SIMON: Yes, I am. I always get to talk to you about sports.

Listen, LeBron is back with the Cavs. I love that Nike commercial. You know, set downtown, up and down Euclid and Short Vincent - just great. But the Cavs are five and six. They lost to the Washington Wizards last night, 91-78. If you're a Cavs fan, like some of us are, when do you start worrying that they might have great ingredients but no chemistry going on?

BRYANT: Well, I think you worry in May or June. I think this team was built to be a championship contender, at least in the Eastern Conference finals. It's November, it's not even Thanksgiving yet. They're five and six right now but let's remember when the Heat got together after the decision, when you had Dwayne Wade and Chris Bosh and LeBron, they didn't jump out of the blocks and win all their games, either. It's going to take some time and it's especially going to take some time because you have two players, Kyrie Irving and Kevin Love, who aren't used to winning. They haven't played on good teams and so when you've got a team with LeBron James on it, every other team you play is going to give you their very best effort. There's not going to be any pushovers. When you play for a lousy team, the other team's not trying that hard to beat you anyway because they expect to beat you, but when you're on national TV every night and you're playing against a championship-level player, a Hall of Fame-level player, everybody's coming to get you and I think they're all going to find that out, and I think that you look at it maybe around February, March, when you start getting closer to the playoffs after the All-Star break you see what they kind of are made of.
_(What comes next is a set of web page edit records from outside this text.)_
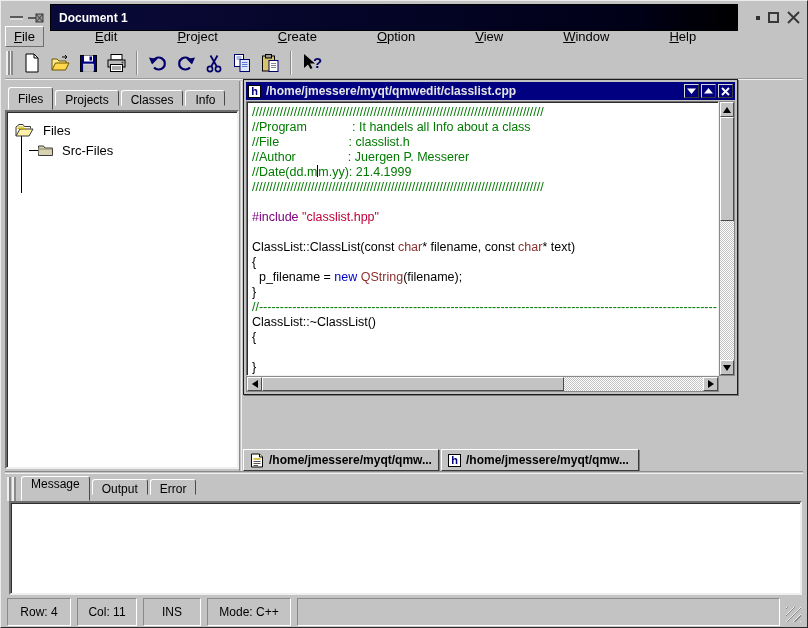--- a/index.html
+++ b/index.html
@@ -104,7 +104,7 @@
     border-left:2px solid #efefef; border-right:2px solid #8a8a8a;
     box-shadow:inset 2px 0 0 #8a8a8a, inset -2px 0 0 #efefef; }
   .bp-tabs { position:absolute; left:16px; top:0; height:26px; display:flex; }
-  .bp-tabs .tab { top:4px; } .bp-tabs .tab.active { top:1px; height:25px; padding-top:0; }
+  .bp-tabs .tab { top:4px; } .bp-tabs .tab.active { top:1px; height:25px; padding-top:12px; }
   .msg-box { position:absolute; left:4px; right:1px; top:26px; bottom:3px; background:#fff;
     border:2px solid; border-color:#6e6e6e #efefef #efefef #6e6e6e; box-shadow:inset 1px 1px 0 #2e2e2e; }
SIMON: The Lakers are three and 10. I assume it's not because they're cheap. Why?

BRYANT: Well, because they've run out of energy. I mean, this is the thing that is fascinating to me about the Lakers, is that in a money game you would think that that team would always be good, especially in basketball where you don't have that many players on the court. You've got one guy and you know, one guy can make the difference and so the Lakers have always had a lineage of great, great players. You went from Wilt to Kareem to Magic to Shaq and Kobe, and now they're having difficulty getting players to play for them? They've got the greatest advantages in the world. They're a legendary team and there are only two legendary franchises in basketball anyway, the Lakers and the Celtics. You've got the incredible geography of going to play in Los Angeles, where all the players want movie deals and TV record deals everything else and it's gorgeous weather out there, and you've got a franchise that's got tons of money. And so for them to suffer and struggle the way they're struggling is management at the top. After Jerry Buss died they have recovered and it's going to be very interesting to see if they are taking a legendary brand and running it into the ground.

SIMON: Let's wrap this part up with a team that probably should be wrapped up - the Philadelphia 76ers - and put in the recycling bin. They are - what are they? They haven't won.
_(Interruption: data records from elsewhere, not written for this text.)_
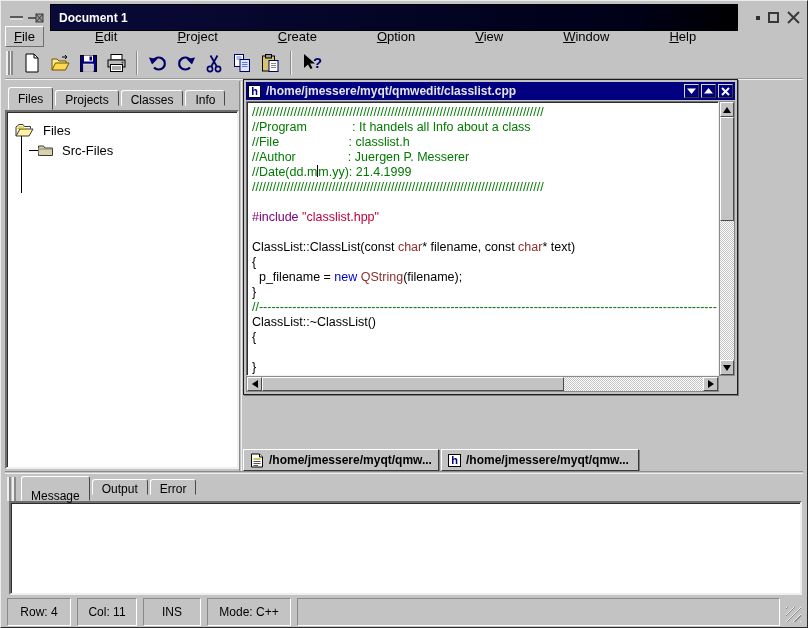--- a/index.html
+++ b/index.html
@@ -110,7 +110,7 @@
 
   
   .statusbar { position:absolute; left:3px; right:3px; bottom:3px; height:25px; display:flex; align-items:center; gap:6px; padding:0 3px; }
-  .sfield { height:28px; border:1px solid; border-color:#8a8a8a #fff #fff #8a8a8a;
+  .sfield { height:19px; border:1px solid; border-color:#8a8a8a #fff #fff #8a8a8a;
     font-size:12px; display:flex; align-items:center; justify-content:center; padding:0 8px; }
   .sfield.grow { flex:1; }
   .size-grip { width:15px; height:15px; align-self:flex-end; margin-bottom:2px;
BRYANT: They're 0 and 12 now. They're 0 and 12 after going 19 and 63 last year so let's do the math on that.

SIMON: Well, do NBA teams have, as Mark Cuban suggested, an incentive to lose games if they want to rebuild?
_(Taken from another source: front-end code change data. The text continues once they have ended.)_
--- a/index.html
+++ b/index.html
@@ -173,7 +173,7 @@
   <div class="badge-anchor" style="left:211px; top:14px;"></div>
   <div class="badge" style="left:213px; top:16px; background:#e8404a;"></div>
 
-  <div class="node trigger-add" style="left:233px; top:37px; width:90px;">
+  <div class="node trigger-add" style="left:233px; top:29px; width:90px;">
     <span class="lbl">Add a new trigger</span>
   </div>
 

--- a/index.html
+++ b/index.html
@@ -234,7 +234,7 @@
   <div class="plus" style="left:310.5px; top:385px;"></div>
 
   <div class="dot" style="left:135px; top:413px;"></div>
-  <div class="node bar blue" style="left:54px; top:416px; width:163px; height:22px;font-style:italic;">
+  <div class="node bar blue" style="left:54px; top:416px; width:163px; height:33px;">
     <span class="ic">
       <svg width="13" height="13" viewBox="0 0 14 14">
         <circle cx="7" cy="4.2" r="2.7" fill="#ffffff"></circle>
BRYANT: Well, absolutely. The way this system is set up - once again because there aren't that many players on the court, there's one guy. LeBron James, Magic Johnson, Larry Bird can make all the difference. You have to get one of those players because the salary cap doesn't allow you to overpay so essentially what teams are forced to do is to lose games on purpose to try to get the next great college player and if you get that player, maybe you can rebuild. But in the meantime, you're going to be awful and that's what they are right now. The problem is, is that that formula doesn't put into account - doesn't take into account the fact that these are still human beings who lose confidence and don't want to play and get into bad habits. Play for lousy team like this, they need to change the system. Losing on purpose is not anything that I think anybody wants, but it's actually the way to go.

SIMON: Adrian Peterson suspended for a year this week for what the League called an incident of abusive discipline toward his 4-year-old son. NFL players' union is appealing.

BRYANT: They're appealing and it's too late for them. This is what they have to fight for in collective bargaining. There's no possible way you can still have a system where the Commissioner is judge, jury and executioner on discipline - and they've got to fight for this and for now, they're losing.

SIMON: ESPN's Howard Bryant speaking with us from New England Public Radio. Thanks so much, Howard.